Web data source

Web-collections.png

A web data source is a set of documents obtained from one or more web sites. Web data sources contain HTML, PDF and Microsoft Office files that are gathered using a web crawler which discovers content by following the links it finds.

In order to avoid crawling the entire Internet the crawler uses a number of data source configuration options to determine which links it will follow and what web sites or domains it should limit its crawl to.

Web data source basics

The web crawler works by accessing a number of defined URLs in the seed list and extracting the links from these pages. A number of checks are performed on each link as it is extracted to determine if the link should be crawled. The link is compared against a set of include/exclude rules and a number of other settings (such as acceptable file types) determining if the link is suitable for inclusion in the index. A link that is deemed suitable is added to a list of un-crawled URLs called the crawl frontier.

The web crawler will continue run taking URLs off the crawl frontier, extracting links in the pages and checking the links against the include/exclude rules until it runs out of links in the crawl frontier, or an overall timeout is reached.

One web data source or many?

As a general rule using as few data sources as possible as this has a number of benefits:

  • Maximizes ranking opportunities (as cross-site links will be included in the ranking).

  • Fewer updates to schedule which has a lower resource footprint on the server.

  • Allows more repositories to be added to a search package (as search packages have a limit on the number of data sources that can be included (and any push data sources that are included also eat into this limit as they are structured in a similar way to a search package).

Create another web data source:

  • If the data sources need to be updated on different update cycles (e.g. a news section of a site updated every 30m, the rest of the site every 24h).
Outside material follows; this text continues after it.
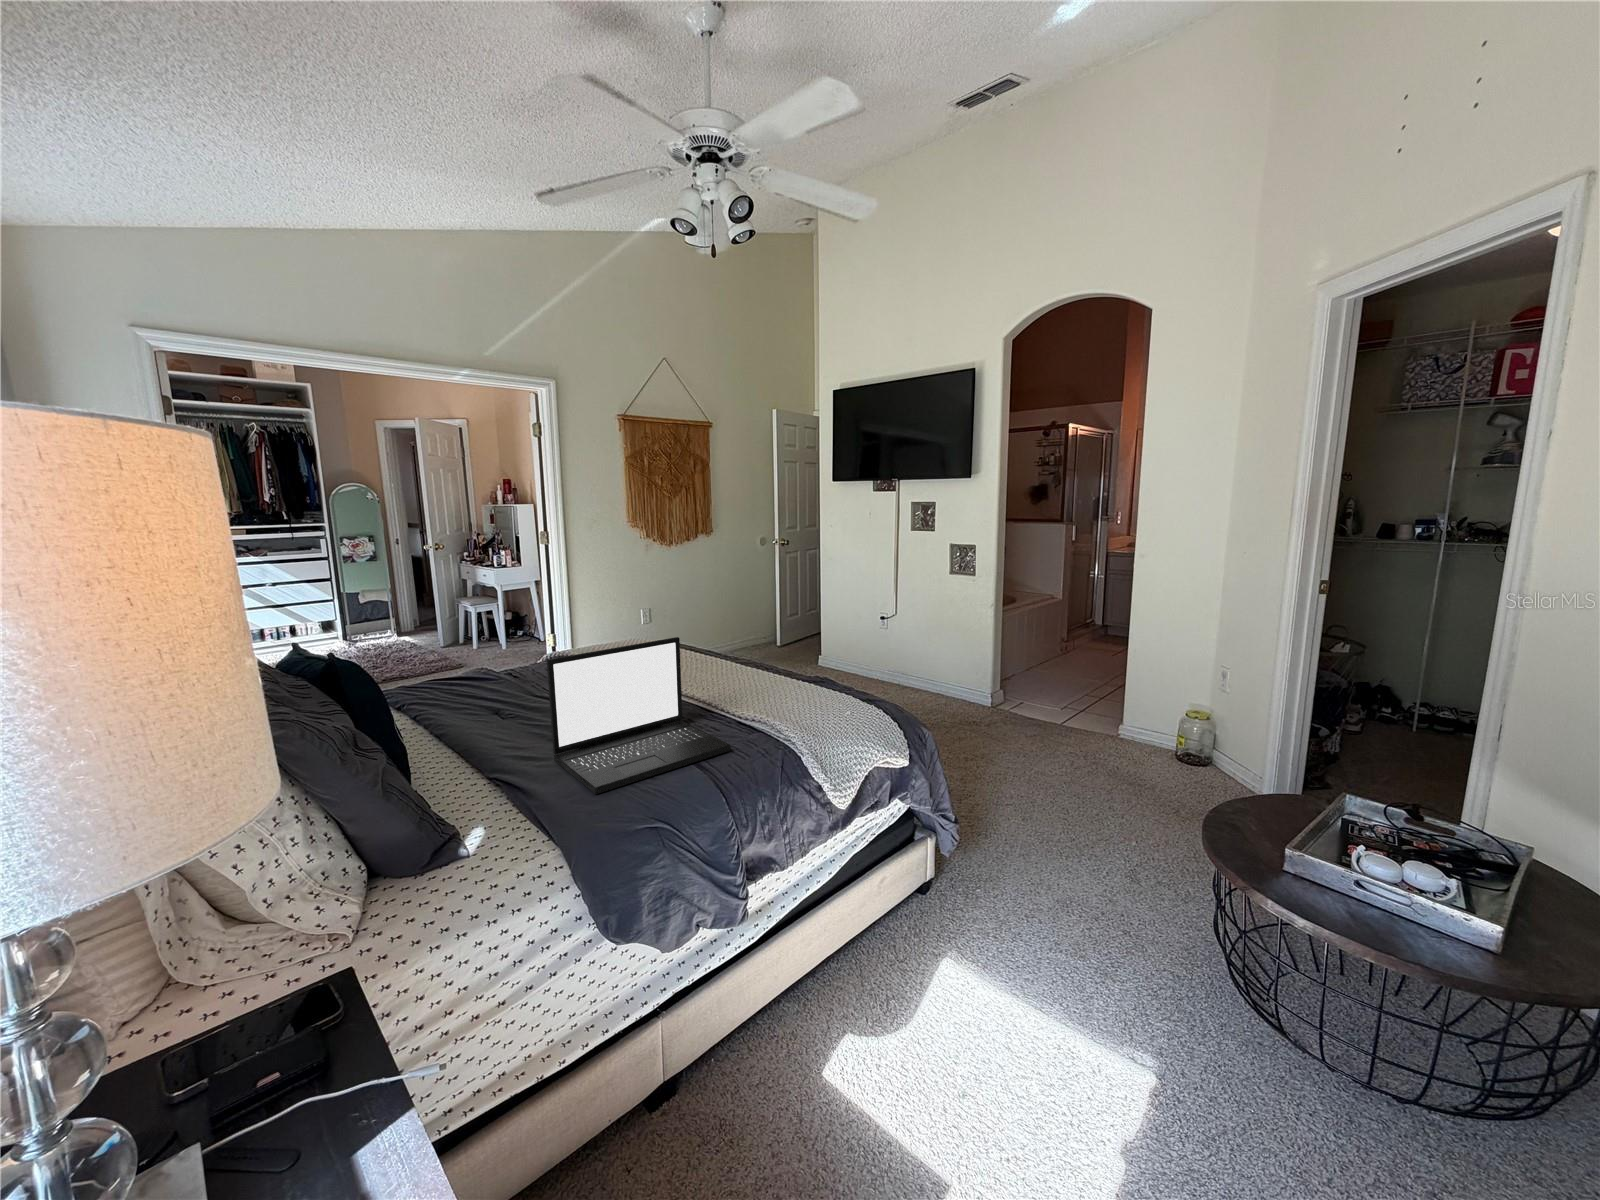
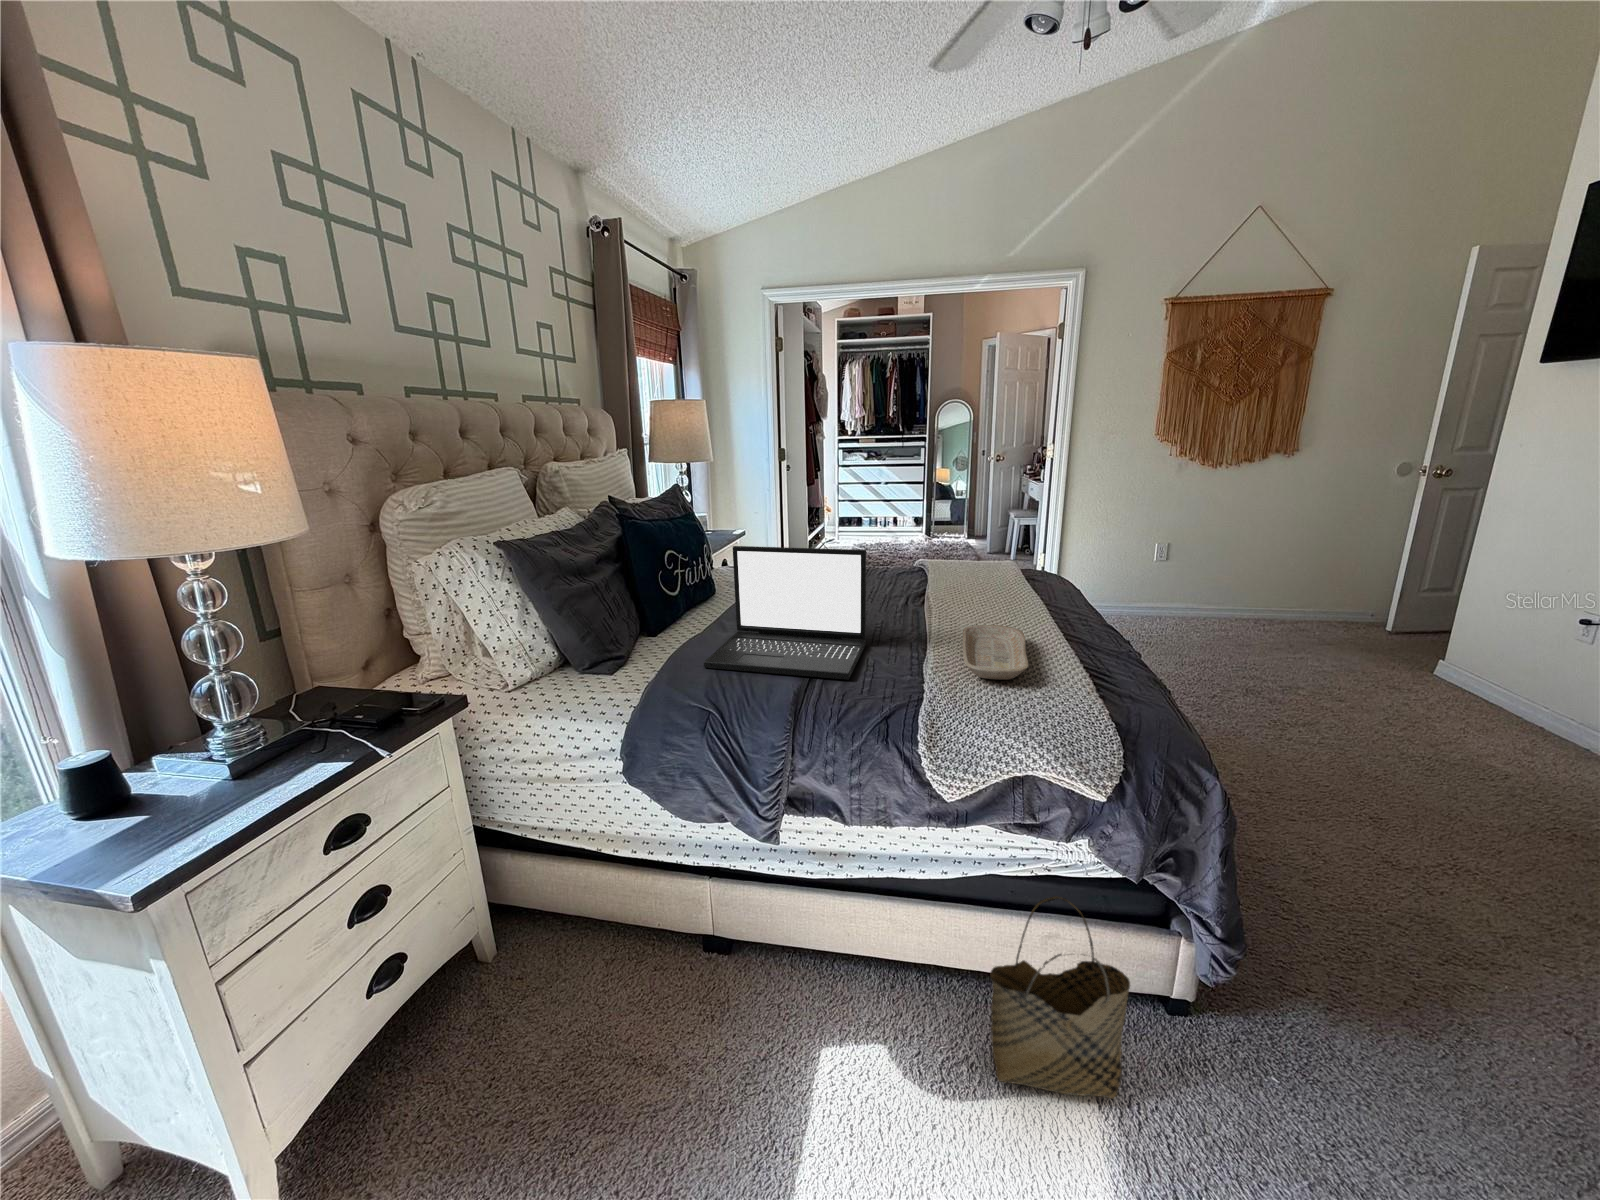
tray: none [733,679,824,716] -> present [963,625,1028,680]
woven basket: none [889,840,956,989] -> present [990,896,1130,1099]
  • If the data sources contain internal and external content and these should be separated because they are used in different search packages (e.g. a public search including an internet web data source and an internal search containing intranet sites and the public sites).

  • If the site has NTLM authentication (only a single NTLM username and password can be specified on a web data source).

    sites with basic HTTP authentication can specify username and password per domain using site profiles (site_profiles.cfg); and sites using form-based authentication can specify the settings using form interaction.

The crawler has two methods of performing link extraction.

  • The default method compares the URL to a link extraction pattern to determine if the link should be extracted. This pattern can be changed and the default is to extract links from within href and src attributes of elements. This method is great when you are working with web content.

  • An alternate method of link extraction will grab anything in text that looks like a URL and extract it as a link to follow. This method is useful when working with non-HTML content.

Any link that is extracted will still be compared to the include/exclude patterns.

Control what is included and excluded

Including:

  • robots.txt, robots meta tags, sitemap.xml and Funnelback noindex tags.

  • include/exclude URL patterns.

  • crawler non-html extensions.

  • parser mime types.

  • download and parser file size limit.

  • crawl depth limits.

Use site profiles to limit multi-site crawls

Site profiles can be used to set various limits and also specify HTTP basic authentication to use when crawling specific domains.

Web data source optimization

Perform a post-crawl analysis

Perform a post-crawl analysis that investigates various crawl logs while a web data source is under development, and periodically after the collection is live.

  • Look at the url_errors.log to see if there are common patterns of URLs that should be excluded from the crawl.

  • Look at the url_errors.log to see if there are files larger than the crawler.max_download_size that should be stored.

  • Look at the tail of the stored.log to see if the crawler is getting into any crawler traps that can avoided by defining exclude patterns, of if there are other things being stored that shouldn’t be.

  • Look at the crawl.log.* files to see if any crawler trap prevention has been triggered.

Optimize settings

There are many settings that can be used to optimise the web crawler, that set various timeouts and limits.

If the site has a large number of domains then crawl speed can be increased if the number of crawler threads is increased as this sets an upper limit on the number of sites that can be crawled concurrently (the default is 20). Note: be sure to monitor how this affects the server performance as more threads will use more CPU. It may be necessary to increase the number of CPUs available to your Funnelback server.

If a site that is being crawled is sufficiently resourced then the site profiles can be used to specify multiple concurrent requests against the site (but be sure to get permission from the site owner first).

Creating a web data source

Web data sources require at a minimum a set of seed URLs and include/exclude patterns to be defined when setting up the data source.

To create a new web data source:

  1. Follow the steps to create a data source, choosing web as the data source type.

See: Include and exclude patterns for information about defining what should be included (and excluded) from a web crawl.